The same aspect applies to the "Two Girls" or to the
terrific gang of hoods wearing dark glasses in the
"Provincetown Bar" which seems taken from a shot of a
popular movie. Am I paying a compliment to the challenge of his way
of working? Or is it my certainty that his theatre is necessary in
order to keep afloat, astonished or incapable of finding another
solution that can match his? I asked about Sheppard in Pietrasanta,
a city of foreign artists and craftsmen unique in the world for
their skill. Everybody knows him, him and his life.
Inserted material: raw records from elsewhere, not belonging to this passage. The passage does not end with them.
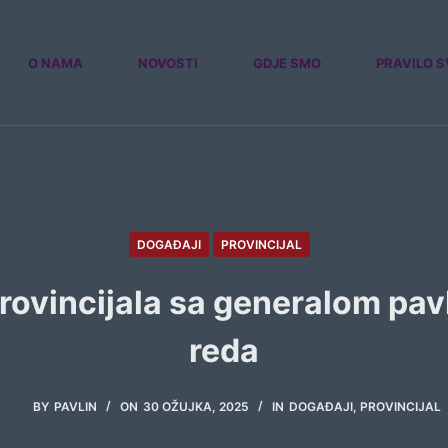
O NAMA
NOVOSTI
GDJE SMO
PRAVILO S
DOGAĐAJI
PROVINCIJAL
rovincijala sa generalom pa
reda
BY
PAVLIN
ON
30 OŽUJKA, 2025
IN
DOGAĐAJI
,
PROVINCIJAL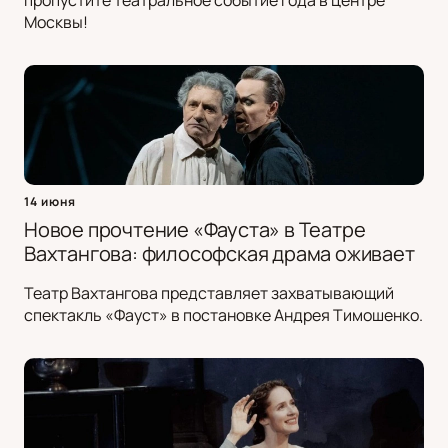
пропустите театральное событие года в центре
Москвы!
14 июня
Новое прочтение «Фауста» в Театре
Вахтангова: философская драма оживает
Театр Вахтангова представляет захватывающий
спектакль «Фауст» в постановке Андрея Тимошенко.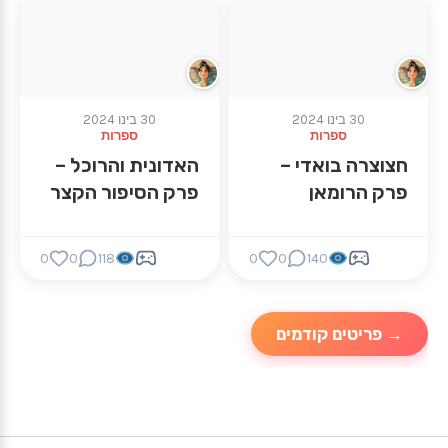
30 בינו 2024
30 בינו 2024
ספרות
ספרות
חצוצרה בואדי –
האדונית והרוכל –
פרק הרומאן
פרק הסיפור הקצר
0
0
118
0
0
140
→ פריטים קודמים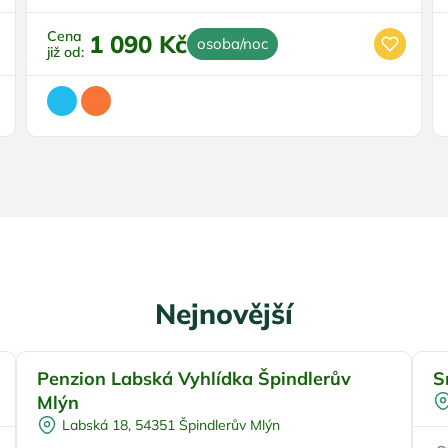
Cena
1 090 Kč
osoba/noc
již od:
Nejnovější
Penzion Labská Vyhlídka Špindlerův
S
Pro skupiny
Mlýn
Plná penze
Labská 18, 54351 Špindlerův Mlýn
Pro studenty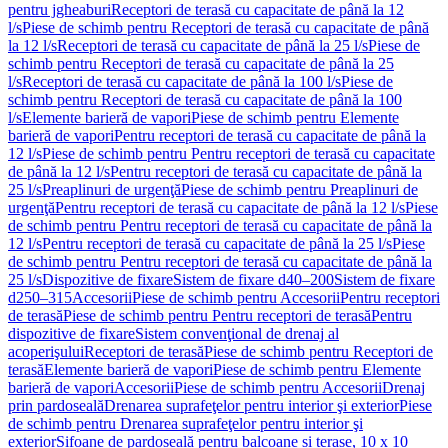
pentru jgheaburi
Receptori de terasă cu capacitate de până la 12
l/s
Piese de schimb pentru Receptori de terasă cu capacitate de până
la 12 l/s
Receptori de terasă cu capacitate de până la 25 l/s
Piese de
schimb pentru Receptori de terasă cu capacitate de până la 25
l/s
Receptori de terasă cu capacitate de până la 100 l/s
Piese de
schimb pentru Receptori de terasă cu capacitate de până la 100
l/s
Elemente barieră de vapori
Piese de schimb pentru Elemente
barieră de vapori
Pentru receptori de terasă cu capacitate de până la
12 l/s
Piese de schimb pentru Pentru receptori de terasă cu capacitate
de până la 12 l/s
Pentru receptori de terasă cu capacitate de până la
25 l/s
Preaplinuri de urgenţă
Piese de schimb pentru Preaplinuri de
urgenţă
Pentru receptori de terasă cu capacitate de până la 12 l/s
Piese
de schimb pentru Pentru receptori de terasă cu capacitate de până la
12 l/s
Pentru receptori de terasă cu capacitate de până la 25 l/s
Piese
de schimb pentru Pentru receptori de terasă cu capacitate de până la
25 l/s
Dispozitive de fixare
Sistem de fixare d40–200
Sistem de fixare
d250–315
Accesorii
Piese de schimb pentru Accesorii
Pentru receptori
de terasă
Piese de schimb pentru Pentru receptori de terasă
Pentru
dispozitive de fixare
Sistem convenţional de drenaj al
acoperişului
Receptori de terasă
Piese de schimb pentru Receptori de
terasă
Elemente barieră de vapori
Piese de schimb pentru Elemente
barieră de vapori
Accesorii
Piese de schimb pentru Accesorii
Drenaj
prin pardoseală
Drenarea suprafeţelor pentru interior şi exterior
Piese
de schimb pentru Drenarea suprafeţelor pentru interior şi
exterior
Sifoane de pardoseală pentru balcoane și terase, 10 x 10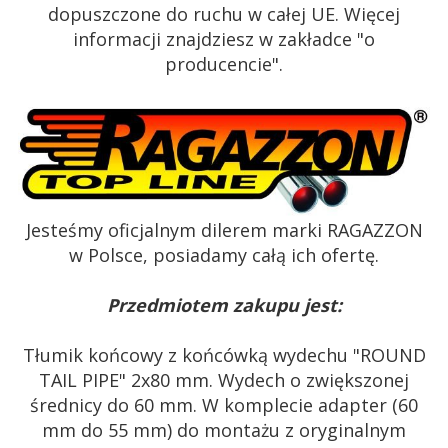
dopuszczone do ruchu w całej UE. Więcej
informacji znajdziesz w zakładce "o
producencie".
Jesteśmy oficjalnym dilerem marki RAGAZZON
w Polsce, posiadamy całą ich ofertę.
Przedmiotem zakupu jest:
Tłumik końcowy z końcówką wydechu "ROUND
TAIL PIPE" 2x80 mm. Wydech o zwiększonej
średnicy do 60 mm. W komplecie adapter
(60
mm do 55 mm)
do montażu z oryginalnym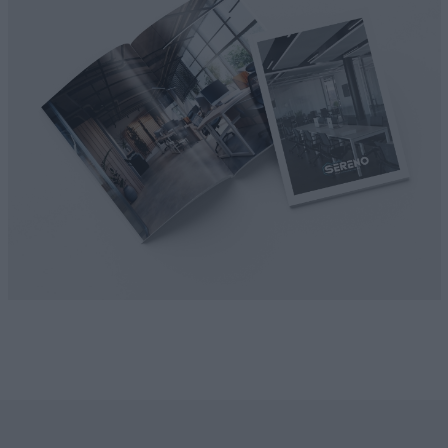
NEWS & EVENTI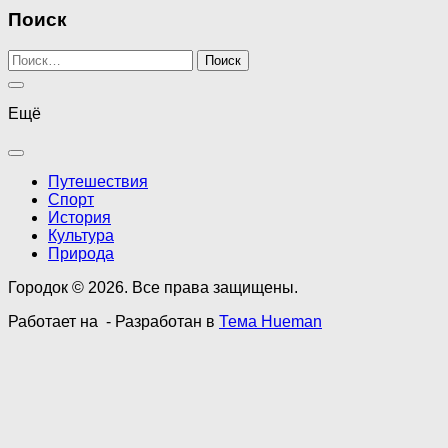
Поиск
Найти:
Ещё
Путешествия
Спорт
История
Культура
Природа
Городок © 2026. Все права защищены.
Работает на
- Разработан в
Тема Hueman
And I want to
repeat my admiration for the homage he pays in the paintings
dedicated to the famous Pietrasanta craftsmen: I will mention only
the one which he made of one of the most famous, Enzo Pasquini:
"terrific" as you say in America for the skill in treating
the marble of the Apuane mountains as a kin, a close relative.
In the
bust "Woman with Flowers in her hair" I recognize that
Sheppard's hand is at home in Pietrasanta. The air is there, no
doubt about it. It's enough to leave you breathless, because all the
subjects that are in a Sheppard character, have the identity card of
truth: they are our contemporaries invented by. nature, but painted
by Sheppard. The beauty of his paintings is the sum total of
beauties. And Sheppard, a devil of our time, with the face of a
popular actor, has not backed out from this confrontation that makes
him range, as if the entire figurative system had burst open, when
he portrays the boys under the shower as well as when he paints the
American "rock & roll", or the beautiful nude girl
with a sheet. Sheppard seems to have a kinship with the other world:
antiquity presses him, but seen with eyes of the year 2000. His is a
battle won by a virtuoso who entertains us with anything he wants. I
am tempted to believe in anything he invents.